The module also provides the knowledge and skills necessary to evaluate the impact of financial decisions. It enables learners of today, who are managers of tomorrow, to participate in decision making processes concerning the utilisation of finances in investment, financial and risk management, and the delivery of value for money in achieving the objectives of the business. Although managers are not always required to perform detailed financial analysis, they need to have a clear understanding of how the process of financial management and decision-making work to ascertain that decisions are properly made and implemented and that apposite risk management system are in place.
The module focuses on fundamentals of financial management, the need for accounting and finance, financial governance, making capital investment decisions, balancing risk and return, tools of financial analysis, interpretations and planning, reading financial reports, cost challenges in decision making, working capital management, sources of finance, cost-volume-profit analysis and its use in managerial decisions and planning. 

Financial aspects of music and media organisations are as uniquely context-driven as are all other aspects of those specific sectors of technology-driven arts and communications.
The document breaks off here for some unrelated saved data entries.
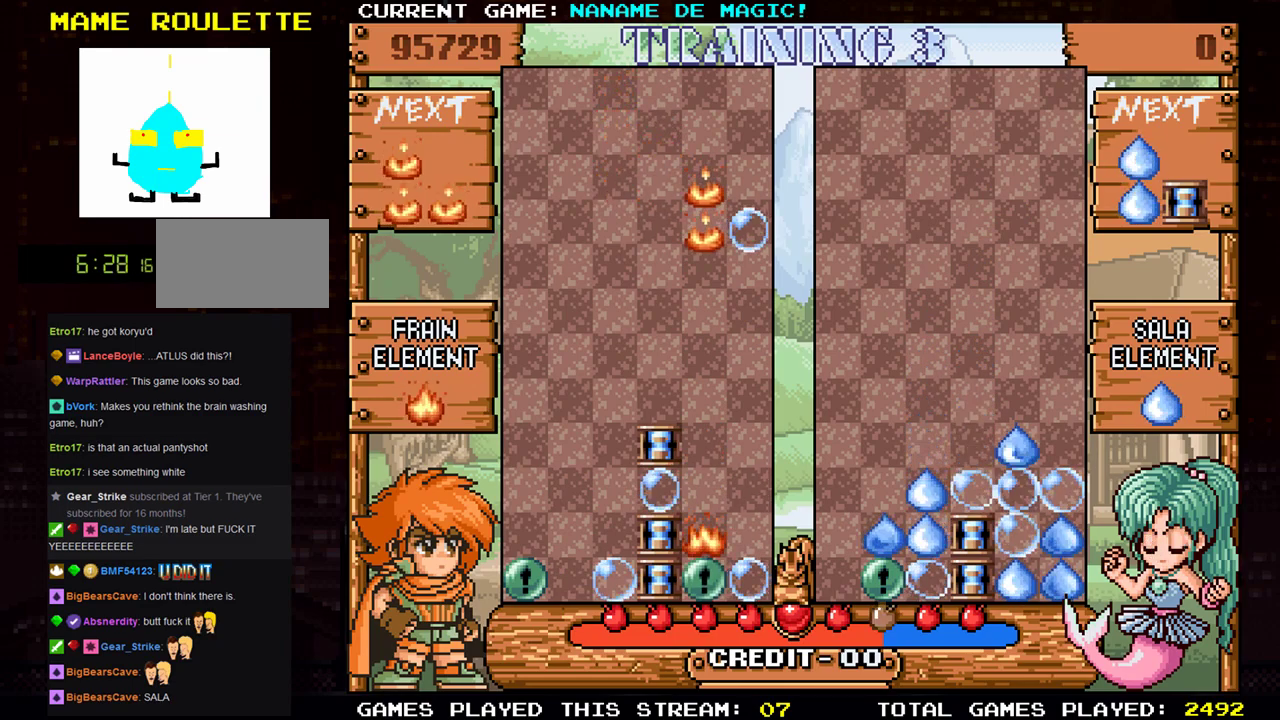
{"buttons": ["SQUARE"], "left_stick": "center", "events": [[67, "left_stick", "left"], [351, "left_stick", "center"], [451, "SQUARE", "down"]]}
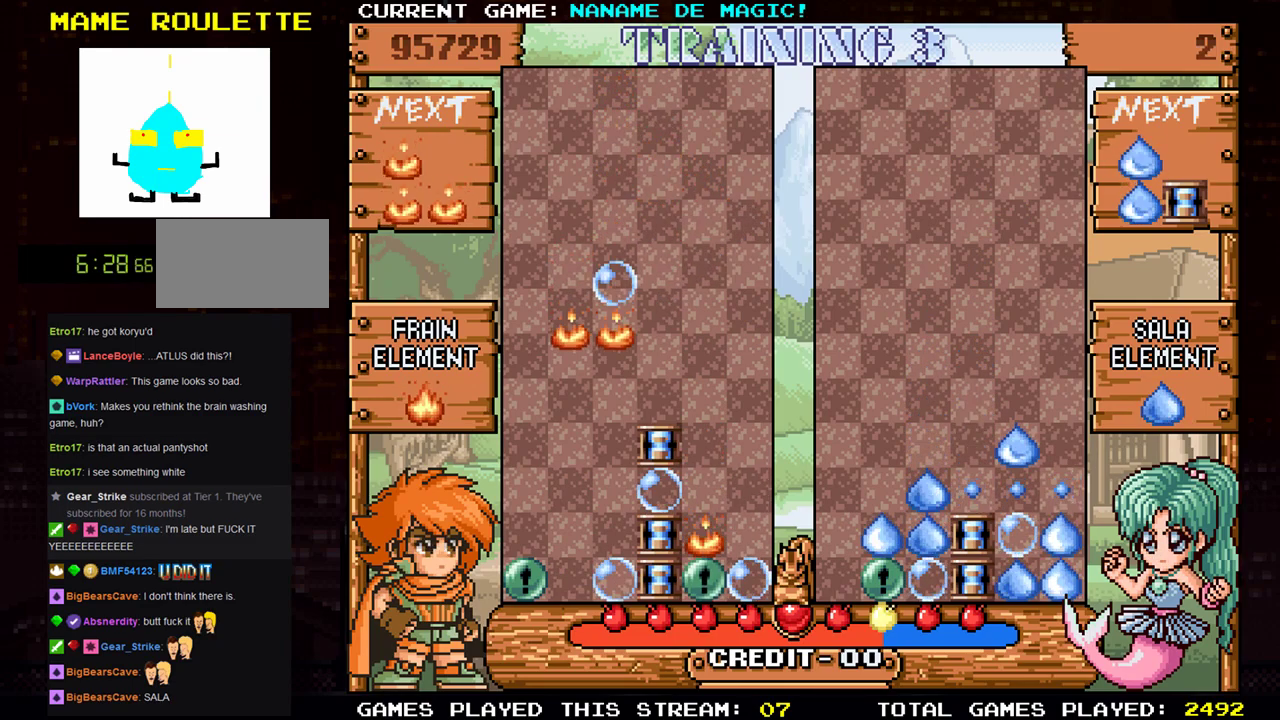
{"buttons": [], "left_stick": "down", "events": [[50, "SQUARE", "up"], [133, "SQUARE", "down"], [233, "SQUARE", "up"], [500, "left_stick", "down"]]}
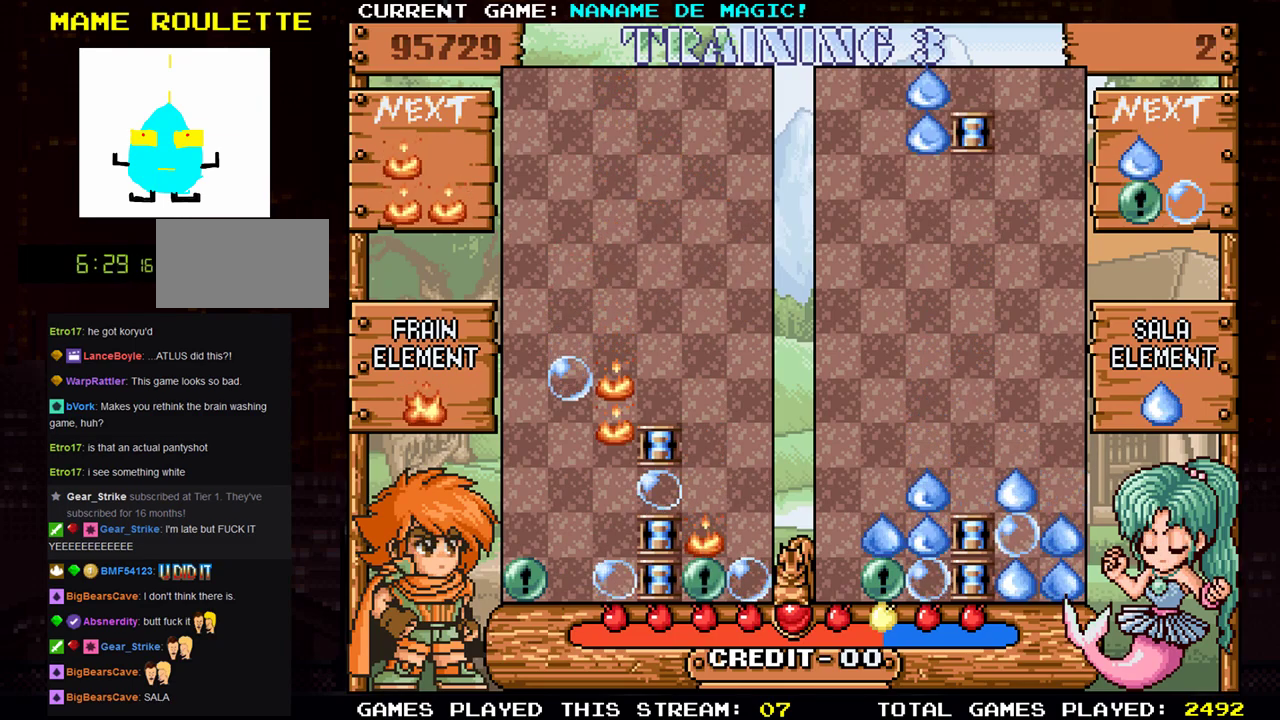
{"buttons": [], "left_stick": "center", "events": [[301, "left_stick", "center"]]}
Frequently part of international conglomerates owned by technology firms, or significantly influenced by them where led by small businesses and entrepreneurs, music and media organisations are subject to kinds of volatility and risk surpassing the unstable patterns of taste, often unpredictable cultural change and audience loyalty. Therefore, it is essential that students critically appraise managerial decision-making processes which include the estimation of cultural and creative assets ranging from catalogue to people and skills.

Context-dependent and subject-specialist financial management issues, performance indicators tend to be best understood when exploring the notion of ‘what makes a successful organisation, its project(s) and output(s) in music and media’. It is thus unsurprising that research is often done in these fields based on an ontology of ‘what constitutes success in music and media’; Professionals and researchers alike grapple with such questions in order to create, define and utilise the ultimate yet everchanging yardsticks of performance indicators for music, media and related sectors.
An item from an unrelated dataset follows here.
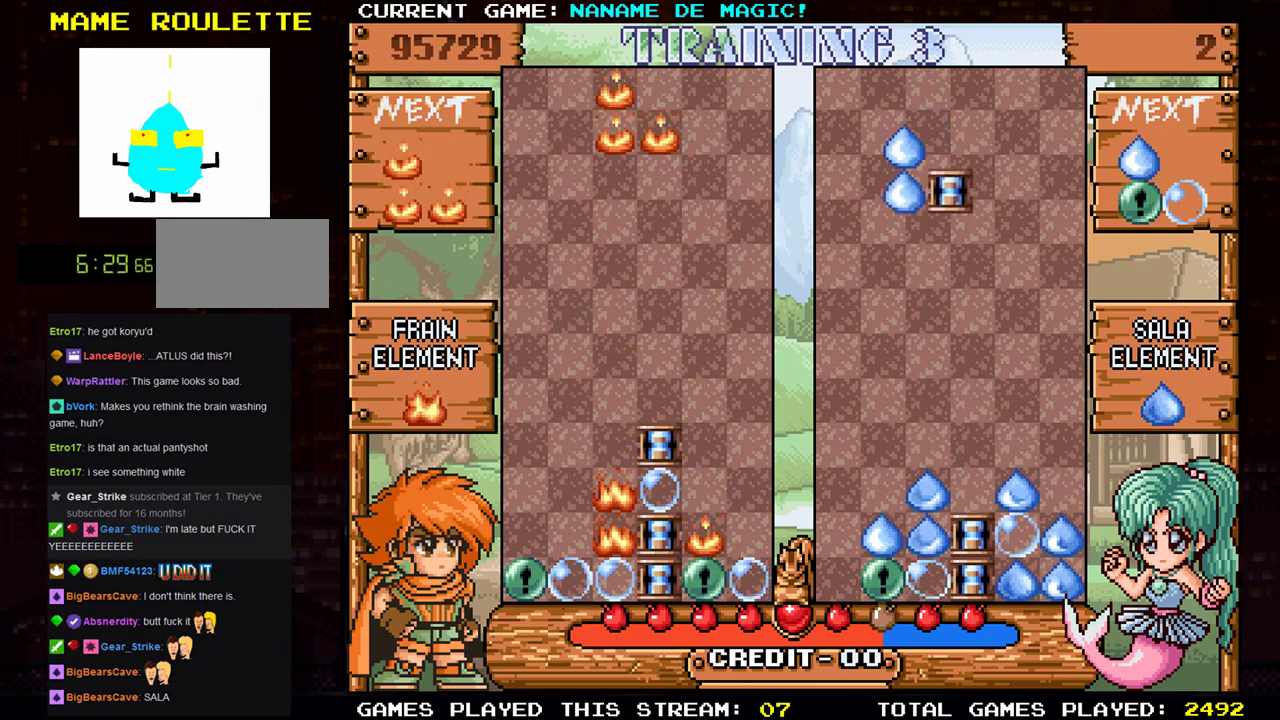
{"buttons": [], "left_stick": "center", "events": [[267, "left_stick", "right"], [334, "left_stick", "center"], [400, "left_stick", "left"], [484, "left_stick", "center"]]}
Just a cursory examination of cases shows so: Such are the well-known examples of strategic implications of investments e.g. Apple Music as opposed to Spotify; the delayed album releases and their impact on major label profit expectations (Coldplay and EMI, 2004); different cost-structures that ISPs applied to Netflix when in its infancy, due to its [correctly] perceived disruptive potential to television production and cable services, and film production and distribution alike; and many more. Also, the inherent convergence capabilities of music, media and related sectors in brand partnerships, complex revenue streams etc.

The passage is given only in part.